• TRAVAIL DEMANDÉ:
**a)** Expliquez en une à trois phrases, d'après l'article sur le Nautic 2009, ce qui a conduit le gérant de Grand Largue à sortir un modèle en polyester.
**b)** Reproduisez à l'identique, dans l'article sur le Nautic 2009, le passage allant de « Ce qui sauve » jusqu'à « poursuit le spécialiste. ».

• EXTRAIT DU DOCUMENT:
Nautic 2009 : En attendant la fin de la tempête
# Industrie

Nautic 2009 : En attendant la fin de la tempête

Lors du salon nautique de Paris en décembre, les entreprises régionales étaient une petite soixantaine rassemblée pour la plupart sur un stand de la région Bretagne. En cette période de crise, elles attendent que la tempête passe, sans être totalement dans le creux de la vague.

Ce qui sauve la filière nautisme en Bretagne? «C'est de faire peu de volume mais de la valeur ajoutée sur des marchés de niche comme la course au large», affirme Jean-Jacques Le Norment ancien sportif en voile olympique et chef de projet à l'agence économique de Bretagne. Les chantiers bretons, souvent artisanaux, vendent du cousu main, quasiment sur-mesure et en direct au client, sans passer par des distributeurs. Le plus gros d'entre eux emploie cinquante personnes à tout casser, fabrique une cinquantaine de bateaux par an quand Bénéteau en sort 7.000. En cette période de crise, être petit est plutôt un avantage. «Le taux d'endettement des chantiers bretons est assez faible ce qui leur permet de faire le dos rond alors que dans les plus grosses entreprises, on a assisté à de nombreuses restructurations de la dette», poursuit le spécialiste.




«Cabriolet anglais plutôt que voiture de série»

Pour résister, les Bretons ont cependant dû imaginer de nouveaux produits. C'est le cas de Grand Largue à Calorguen, près de Dinan (22), qui construit depuis douze ans des bateaux traditionnels haut de gamme en contreplaqué époxy. «Nous, on s'adresse à des marins qui veulent des bateaux sortant de l'ordinaire, plutôt un cabriolet anglais qu'une voiture de grande série», explique son gérant Pierre-Yves de la Rivière un ancien commercial en assurances reconverti en charpentier de marine. Deux commandes en moins, une chute de 50% du chiffre d'affaires. Pierre-Yves de la Rivière s'est résolu à sortir un modèle en polyester, disponible en version voile et moteur. «Cela me permet d'offrir un prix inférieur, d'aborder le marché des embarcations en eau douce et de cibler les gens rétifs à l'entretien des bateaux en bois. Moi je fais du contreplaqué époxy, c'est différent, mais il y a souvent des confusions.» Par ailleurs, il semble que certains segments résistent mieux que d'autres. Virusboat à Plouhinec (56) (800K€ de CA) est leader des bateaux d'aviron de loisirs, yoles et skiff de mer. «La crise, bien sûr qu'on l'a sentie. Mais davantage sur le secteur voile (NDLR: Il y a sept ans, l'entreprise se diversifiait dans le trimaran de navigation à la journée), beaucoup plus sensible aux modes. La crise accentue le cycle de vieillissement des produits. Or la yole a un design qui ne vieillit pas», analyse son gérant Laouen de Kersauson.




Les services en vogue

Si les petits chantiers s'accrochent, les loueurs et le secteur des services semblent en revanche bénéficier d'un report de consommation. «Avec la crise, les plaisanciers se tournent vers le maintien en l'état de leur navire. Ce qui est favorable aux chantiers de maintenance», explique Jean-Jacques Le Norment. Une bouée de sauvetage bienvenue pour la filière dans son ensemble.

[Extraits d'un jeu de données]
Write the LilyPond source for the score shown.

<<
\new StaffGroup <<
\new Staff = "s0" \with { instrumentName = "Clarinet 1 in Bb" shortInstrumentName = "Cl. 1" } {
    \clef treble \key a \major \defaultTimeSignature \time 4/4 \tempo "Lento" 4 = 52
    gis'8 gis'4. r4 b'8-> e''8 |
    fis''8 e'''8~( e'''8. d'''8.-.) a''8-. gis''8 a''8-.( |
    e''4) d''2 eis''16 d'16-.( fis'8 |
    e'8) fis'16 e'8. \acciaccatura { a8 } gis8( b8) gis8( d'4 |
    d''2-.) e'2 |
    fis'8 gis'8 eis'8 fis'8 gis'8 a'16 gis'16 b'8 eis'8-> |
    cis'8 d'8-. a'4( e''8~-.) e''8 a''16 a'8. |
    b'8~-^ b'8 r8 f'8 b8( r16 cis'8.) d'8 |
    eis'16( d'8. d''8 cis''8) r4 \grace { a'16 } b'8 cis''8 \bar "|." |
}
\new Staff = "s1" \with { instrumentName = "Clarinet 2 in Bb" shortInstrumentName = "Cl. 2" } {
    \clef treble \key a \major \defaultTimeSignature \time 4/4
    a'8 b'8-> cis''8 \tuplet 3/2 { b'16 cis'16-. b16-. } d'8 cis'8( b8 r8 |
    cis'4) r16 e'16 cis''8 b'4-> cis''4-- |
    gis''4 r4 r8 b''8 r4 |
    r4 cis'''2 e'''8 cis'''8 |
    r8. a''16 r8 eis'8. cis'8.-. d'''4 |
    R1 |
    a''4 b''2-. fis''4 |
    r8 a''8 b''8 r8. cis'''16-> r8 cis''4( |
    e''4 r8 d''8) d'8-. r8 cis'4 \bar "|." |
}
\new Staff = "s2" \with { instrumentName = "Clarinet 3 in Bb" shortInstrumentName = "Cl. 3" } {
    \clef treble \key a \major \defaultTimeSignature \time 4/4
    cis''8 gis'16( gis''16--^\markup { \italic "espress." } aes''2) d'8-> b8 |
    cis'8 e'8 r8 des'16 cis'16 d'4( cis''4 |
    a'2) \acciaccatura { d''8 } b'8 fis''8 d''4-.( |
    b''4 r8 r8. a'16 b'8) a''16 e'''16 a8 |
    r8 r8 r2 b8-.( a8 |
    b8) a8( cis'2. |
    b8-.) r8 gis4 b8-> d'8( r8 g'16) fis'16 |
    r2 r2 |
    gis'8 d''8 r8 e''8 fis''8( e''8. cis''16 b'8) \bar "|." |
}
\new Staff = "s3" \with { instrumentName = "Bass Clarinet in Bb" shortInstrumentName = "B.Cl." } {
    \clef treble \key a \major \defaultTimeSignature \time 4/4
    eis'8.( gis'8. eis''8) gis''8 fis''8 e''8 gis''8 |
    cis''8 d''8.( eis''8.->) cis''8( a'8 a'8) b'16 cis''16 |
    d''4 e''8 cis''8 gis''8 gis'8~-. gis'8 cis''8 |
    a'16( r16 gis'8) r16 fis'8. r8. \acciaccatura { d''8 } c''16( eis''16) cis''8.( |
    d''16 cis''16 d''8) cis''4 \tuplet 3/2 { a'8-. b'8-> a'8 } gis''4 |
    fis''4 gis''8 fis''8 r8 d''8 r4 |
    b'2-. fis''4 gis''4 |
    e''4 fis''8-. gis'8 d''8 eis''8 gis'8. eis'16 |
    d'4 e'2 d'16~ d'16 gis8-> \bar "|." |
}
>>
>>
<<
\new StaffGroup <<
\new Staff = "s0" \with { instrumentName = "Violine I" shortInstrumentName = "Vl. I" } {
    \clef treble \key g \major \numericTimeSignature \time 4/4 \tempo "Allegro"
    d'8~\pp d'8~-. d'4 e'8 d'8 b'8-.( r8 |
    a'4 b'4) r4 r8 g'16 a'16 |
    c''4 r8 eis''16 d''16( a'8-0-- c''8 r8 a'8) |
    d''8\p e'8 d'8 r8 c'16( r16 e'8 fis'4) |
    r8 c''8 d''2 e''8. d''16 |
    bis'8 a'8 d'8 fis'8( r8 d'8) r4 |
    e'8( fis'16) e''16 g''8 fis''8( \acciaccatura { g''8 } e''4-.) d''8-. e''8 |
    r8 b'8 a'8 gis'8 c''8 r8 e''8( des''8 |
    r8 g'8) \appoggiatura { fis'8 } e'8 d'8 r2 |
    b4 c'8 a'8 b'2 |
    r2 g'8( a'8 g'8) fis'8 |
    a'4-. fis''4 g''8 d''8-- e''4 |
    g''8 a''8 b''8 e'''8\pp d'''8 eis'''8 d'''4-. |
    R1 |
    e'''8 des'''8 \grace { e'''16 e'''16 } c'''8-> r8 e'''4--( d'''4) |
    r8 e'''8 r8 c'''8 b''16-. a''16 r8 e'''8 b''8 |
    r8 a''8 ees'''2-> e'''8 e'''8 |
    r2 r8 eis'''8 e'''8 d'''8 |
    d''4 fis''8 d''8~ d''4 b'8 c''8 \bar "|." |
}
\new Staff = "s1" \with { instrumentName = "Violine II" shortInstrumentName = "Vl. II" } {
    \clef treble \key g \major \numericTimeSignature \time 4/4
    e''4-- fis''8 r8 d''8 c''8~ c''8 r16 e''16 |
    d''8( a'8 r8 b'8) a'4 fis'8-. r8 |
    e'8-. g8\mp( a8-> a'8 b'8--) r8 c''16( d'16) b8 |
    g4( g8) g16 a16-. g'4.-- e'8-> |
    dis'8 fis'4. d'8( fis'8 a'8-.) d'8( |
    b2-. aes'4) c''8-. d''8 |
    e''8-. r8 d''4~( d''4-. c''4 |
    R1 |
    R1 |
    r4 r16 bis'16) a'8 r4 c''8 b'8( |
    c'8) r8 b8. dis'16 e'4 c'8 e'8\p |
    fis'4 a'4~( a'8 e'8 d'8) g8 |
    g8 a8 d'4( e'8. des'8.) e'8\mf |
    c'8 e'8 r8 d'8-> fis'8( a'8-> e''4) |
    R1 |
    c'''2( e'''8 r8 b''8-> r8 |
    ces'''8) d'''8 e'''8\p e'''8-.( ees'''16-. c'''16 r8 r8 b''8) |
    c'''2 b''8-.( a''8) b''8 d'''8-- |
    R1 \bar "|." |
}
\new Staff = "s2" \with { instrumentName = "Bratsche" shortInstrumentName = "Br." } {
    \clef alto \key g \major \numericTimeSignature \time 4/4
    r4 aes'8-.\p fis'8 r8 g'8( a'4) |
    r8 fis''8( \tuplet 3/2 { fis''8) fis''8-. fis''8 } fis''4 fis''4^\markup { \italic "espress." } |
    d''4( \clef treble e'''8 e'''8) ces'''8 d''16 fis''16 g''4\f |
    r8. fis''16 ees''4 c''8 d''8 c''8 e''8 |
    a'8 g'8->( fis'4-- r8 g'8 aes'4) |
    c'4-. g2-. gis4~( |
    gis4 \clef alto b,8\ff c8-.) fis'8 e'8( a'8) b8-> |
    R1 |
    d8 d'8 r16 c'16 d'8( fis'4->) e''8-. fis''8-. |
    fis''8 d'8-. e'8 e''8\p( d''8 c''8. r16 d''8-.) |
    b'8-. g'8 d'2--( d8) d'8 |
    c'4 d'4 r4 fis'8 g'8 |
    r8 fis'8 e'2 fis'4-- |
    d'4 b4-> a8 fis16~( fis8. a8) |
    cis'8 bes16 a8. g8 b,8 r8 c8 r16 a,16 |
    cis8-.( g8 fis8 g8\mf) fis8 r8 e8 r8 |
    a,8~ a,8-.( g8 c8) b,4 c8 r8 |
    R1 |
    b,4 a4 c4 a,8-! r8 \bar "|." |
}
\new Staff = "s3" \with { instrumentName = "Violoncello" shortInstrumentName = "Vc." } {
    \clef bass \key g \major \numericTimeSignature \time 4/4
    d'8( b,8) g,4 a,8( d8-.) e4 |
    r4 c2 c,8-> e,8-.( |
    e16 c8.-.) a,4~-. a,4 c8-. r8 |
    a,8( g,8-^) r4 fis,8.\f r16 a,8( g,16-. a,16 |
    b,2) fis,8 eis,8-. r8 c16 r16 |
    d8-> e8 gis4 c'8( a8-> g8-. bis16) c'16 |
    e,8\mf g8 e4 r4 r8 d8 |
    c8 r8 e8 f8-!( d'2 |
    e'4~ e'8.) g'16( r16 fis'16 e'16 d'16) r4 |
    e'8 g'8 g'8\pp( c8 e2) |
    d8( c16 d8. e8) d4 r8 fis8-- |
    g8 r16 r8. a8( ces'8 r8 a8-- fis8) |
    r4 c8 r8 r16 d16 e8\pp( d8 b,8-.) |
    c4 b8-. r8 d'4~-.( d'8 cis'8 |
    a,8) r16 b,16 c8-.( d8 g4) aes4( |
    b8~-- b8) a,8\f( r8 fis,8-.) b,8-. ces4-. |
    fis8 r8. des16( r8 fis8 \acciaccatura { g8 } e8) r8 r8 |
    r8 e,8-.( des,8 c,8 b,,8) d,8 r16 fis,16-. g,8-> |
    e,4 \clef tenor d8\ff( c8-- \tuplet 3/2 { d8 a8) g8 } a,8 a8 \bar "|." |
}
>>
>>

• RÉPONSES ATTENDUES:
**a)** Confronté à deux commandes en moins et à une chute de 50 % de son chiffre d'affaires, Pierre-Yves de la Rivière s'est résolu à sortir ce modèle pour résister. Selon lui, ce bateau lui permet d'offrir un prix inférieur, d'aborder le marché des embarcations en eau douce et de cibler les personnes rétives à l'entretien des bateaux en bois.

**b)**
Ce qui sauve la filière nautisme en Bretagne? «C'est de faire peu de volume mais de la valeur ajoutée sur des marchés de niche comme la course au large», affirme Jean-Jacques Le Norment ancien sportif en voile olympique et chef de projet à l'agence économique de Bretagne. Les chantiers bretons, souvent artisanaux, vendent du cousu main, quasiment sur-mesure et en direct au client, sans passer par des distributeurs. Le plus gros d'entre eux emploie cinquante personnes à tout casser, fabrique une cinquantaine de bateaux par an quand Bénéteau en sort 7.000. En cette période de crise, être petit est plutôt un avantage. «Le taux d'endettement des chantiers bretons est assez faible ce qui leur permet de faire le dos rond alors que dans les plus grosses entreprises, on a assisté à de nombreuses restructurations de la dette», poursuit le spécialiste.